Retail sales during the first two months of the year rose 2.8% from a year earlier, beating economists’ forecasts for 2.5% growth but a notable slowdown from the 4% growth in the January-February 2025 period.
Industrial production increased by 6.3%, also exceeding expectations of a 5% increase in a Reuters poll. Industrial production has been a relative bright spot in the world’s second-largest economy, thanks to resilient external demand, particularly from European and Southeast Asian nations.
Investment in fixed assets, which includes property, continued to fall in the first two months, contracting 1.8% compared to the previous year, less than the forecast of a 2.1% fall.

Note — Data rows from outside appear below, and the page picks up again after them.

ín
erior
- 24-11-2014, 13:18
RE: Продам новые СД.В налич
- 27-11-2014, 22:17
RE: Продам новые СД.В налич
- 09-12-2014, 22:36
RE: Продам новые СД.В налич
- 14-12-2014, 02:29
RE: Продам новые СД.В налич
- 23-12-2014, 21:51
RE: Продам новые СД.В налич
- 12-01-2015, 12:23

Investment in real estate development continued to decline as the housing crisis dragged on, falling 11.1% in January and February, moderating from the 17.2% drop in 2025.
Fixed asset investment saw an unprecedented decline in 2025, declining 3.8% year-on-year, as a deepening real estate crisis and tighter restrictions on local government borrowing hampered one of China’s traditional growth engines.
Chinese leaders unveiled their annual economic targets for 2026 just last week, lowering the GDP growth target to a range of 4.5% to 5%, the least ambitious target on record since the early 1990s.